**Work order:** Below are records to repeat exactly; do not include any pictures.

··· Material to process ···

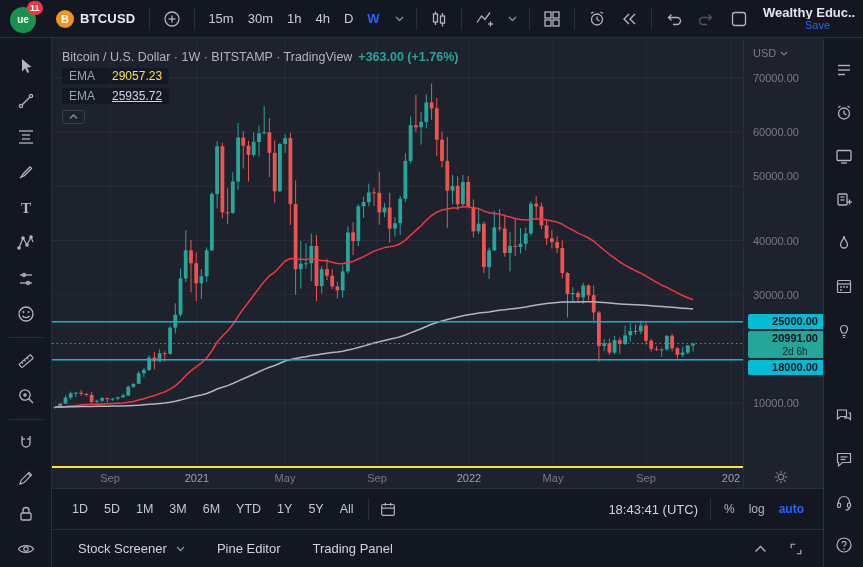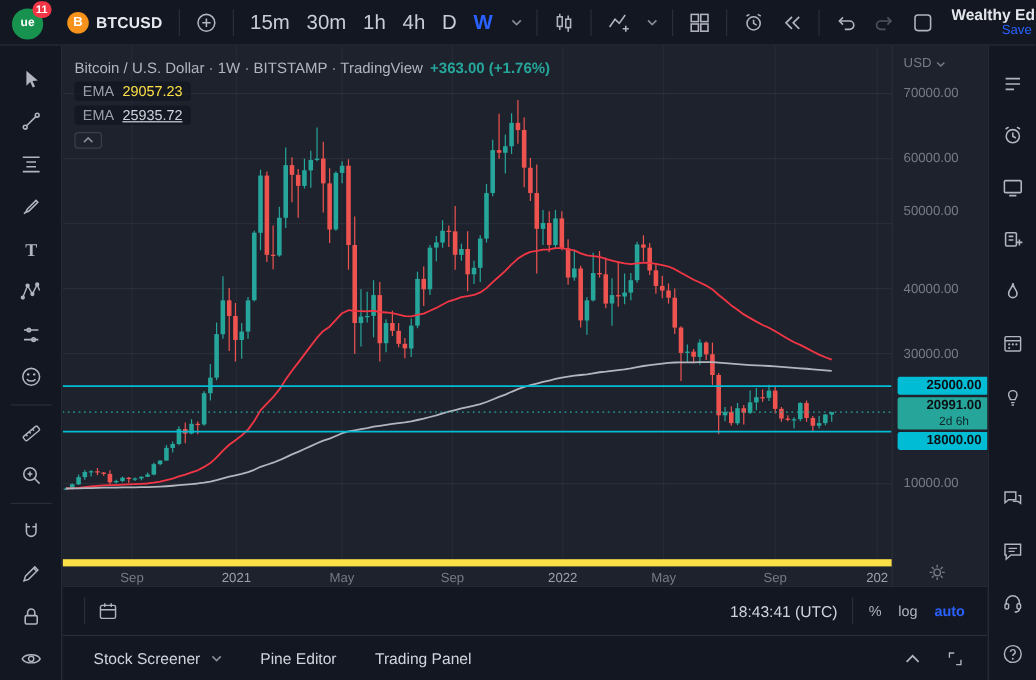--- a/index.html
+++ b/index.html
@@ -21,7 +21,7 @@
     display:flex;align-items:center;justify-content:center}
   .sym{font-size:13px;font-weight:bold;color:#e8eaf0;letter-spacing:.2px}
   .tbtn{display:flex;align-items:center;justify-content:center;padding:4px 6px;border-radius:4px;cursor:pointer;
-    color:#b2b5be;font-size:17px;flex:0 0 auto}
+    color:#b2b5be;font-size:13px;flex:0 0 auto}
   .tf-btn{padding:4px 7px;color:#c9cdd6}
   .tf-active{color:#2962ff;font-weight:bold}
   .chev{color:#868b98;margin-left:2px}

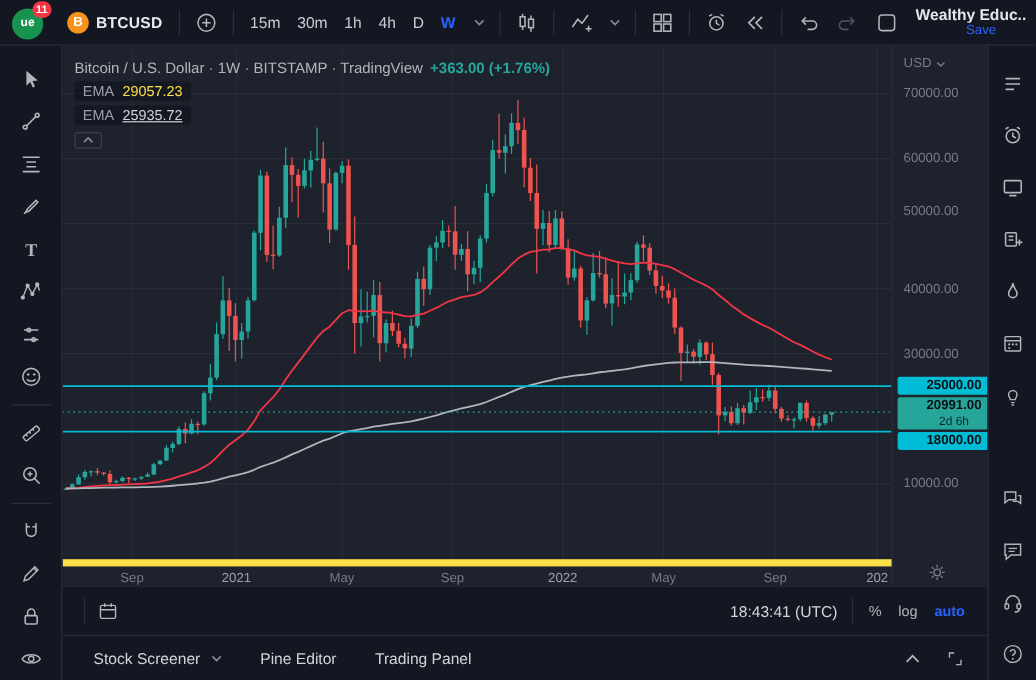--- a/index.html
+++ b/index.html
@@ -61,7 +61,7 @@
   .legend{position:absolute;left:10px;top:12px;z-index:3}
   .legend-title{font-size:12.5px;color:#b2b5be;cursor:pointer;white-space:nowrap}
   .legend-change{margin-left:6px;font-weight:bold}
-  .ind-row{display:inline-flex;align-items:center;gap:7px;background:rgba(14,18,28,.58);border-radius:3px;
+  .ind-row{display:inline-flex;align-items:center;gap:17px;background:rgba(14,18,28,.58);border-radius:3px;
     padding:1px 7px;margin-top:4px;font-size:12px;cursor:pointer}
   .ind-row{display:flex;width:fit-content}
   .ind-label{color:#9aa0ac}

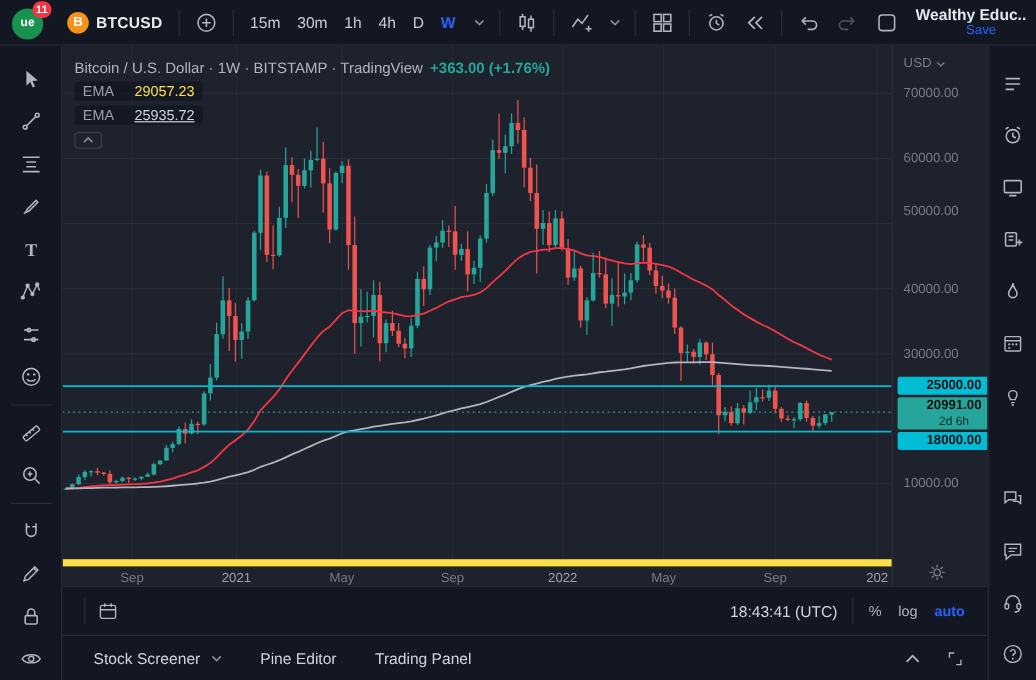--- a/index.html
+++ b/index.html
@@ -53,7 +53,7 @@
   .plabel{position:absolute;left:4px;width:94px;text-align:center;border-radius:2px;color:#0b1015;cursor:pointer;overflow:hidden}
   .plabel-price{font-size:11px;line-height:15px;font-weight:bold}
   .plabel-sub{font-size:10px;line-height:11px;opacity:.85}
-  .time-axis{position:absolute;left:0;top:428px;width:691px;height:22px;border-top:6px solid #fde047;cursor:ew-resize}
+  .time-axis{position:absolute;left:0;top:428px;width:691px;height:22px;border-top:2px solid #fde047;cursor:ew-resize}
   .xtick{position:absolute;top:4px;width:32px;text-align:center;font-size:11px;color:#787b86}
   .xtick-major{color:#9aa0ac}
   .gear{position:absolute;left:28px;bottom:2px;width:18px;height:18px;color:#787b86;cursor:pointer}

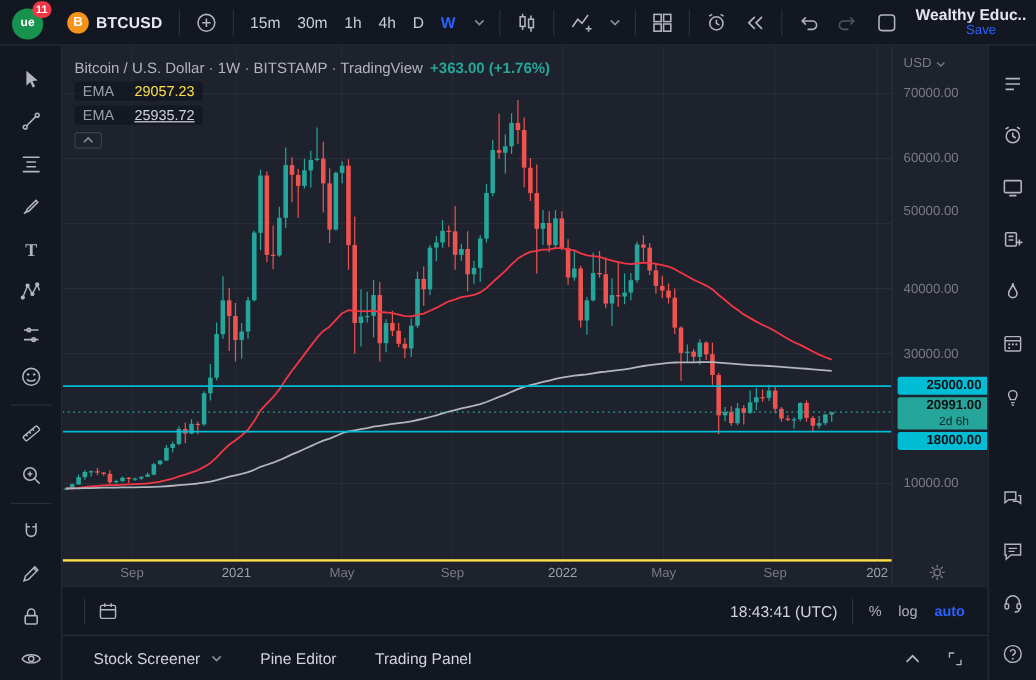--- a/index.html
+++ b/index.html
@@ -718,6 +718,17 @@
     </div>
 
     <div class="range-bar">
+      <div style="display:flex;align-items:center" id="range-group">
+          <div class="range-btn">1D</div>
+          <div class="range-btn">5D</div>
+          <div class="range-btn">1M</div>
+          <div class="range-btn">3M</div>
+          <div class="range-btn">6M</div>
+          <div class="range-btn">YTD</div>
+          <div class="range-btn">1Y</div>
+          <div class="range-btn">5Y</div>
+          <div class="range-btn">All</div>
+        </div>
       <div class="vsep"></div>
       <div class="goto-date">
         <svg width="18" height="18" viewBox="0 0 20 20" stroke="currentColor" fill="none" stroke-width="1.3">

···

**Expected output:**
--- a/index.html
+++ b/index.html
@@ -21,7 +21,7 @@
     display:flex;align-items:center;justify-content:center}
   .sym{font-size:13px;font-weight:bold;color:#e8eaf0;letter-spacing:.2px}
   .tbtn{display:flex;align-items:center;justify-content:center;padding:4px 6px;border-radius:4px;cursor:pointer;
-    color:#b2b5be;font-size:17px;flex:0 0 auto}
+    color:#b2b5be;font-size:13px;flex:0 0 auto}
   .tf-btn{padding:4px 7px;color:#c9cdd6}
   .tf-active{color:#2962ff;font-weight:bold}
   .chev{color:#868b98;margin-left:2px}

--- a/index.html
+++ b/index.html
@@ -61,7 +61,7 @@
   .legend{position:absolute;left:10px;top:12px;z-index:3}
   .legend-title{font-size:12.5px;color:#b2b5be;cursor:pointer;white-space:nowrap}
   .legend-change{margin-left:6px;font-weight:bold}
-  .ind-row{display:inline-flex;align-items:center;gap:7px;background:rgba(14,18,28,.58);border-radius:3px;
+  .ind-row{display:inline-flex;align-items:center;gap:17px;background:rgba(14,18,28,.58);border-radius:3px;
     padding:1px 7px;margin-top:4px;font-size:12px;cursor:pointer}
   .ind-row{display:flex;width:fit-content}
   .ind-label{color:#9aa0ac}

--- a/index.html
+++ b/index.html
@@ -53,7 +53,7 @@
   .plabel{position:absolute;left:4px;width:94px;text-align:center;border-radius:2px;color:#0b1015;cursor:pointer;overflow:hidden}
   .plabel-price{font-size:11px;line-height:15px;font-weight:bold}
   .plabel-sub{font-size:10px;line-height:11px;opacity:.85}
-  .time-axis{position:absolute;left:0;top:428px;width:691px;height:22px;border-top:6px solid #fde047;cursor:ew-resize}
+  .time-axis{position:absolute;left:0;top:428px;width:691px;height:22px;border-top:2px solid #fde047;cursor:ew-resize}
   .xtick{position:absolute;top:4px;width:32px;text-align:center;font-size:11px;color:#787b86}
   .xtick-major{color:#9aa0ac}
   .gear{position:absolute;left:28px;bottom:2px;width:18px;height:18px;color:#787b86;cursor:pointer}

--- a/index.html
+++ b/index.html
@@ -718,6 +718,17 @@
     </div>
 
     <div class="range-bar">
+      <div style="display:flex;align-items:center" id="range-group">
+          <div class="range-btn">1D</div>
+          <div class="range-btn">5D</div>
+          <div class="range-btn">1M</div>
+          <div class="range-btn">3M</div>
+          <div class="range-btn">6M</div>
+          <div class="range-btn">YTD</div>
+          <div class="range-btn">1Y</div>
+          <div class="range-btn">5Y</div>
+          <div class="range-btn">All</div>
+        </div>
       <div class="vsep"></div>
       <div class="goto-date">
         <svg width="18" height="18" viewBox="0 0 20 20" stroke="currentColor" fill="none" stroke-width="1.3">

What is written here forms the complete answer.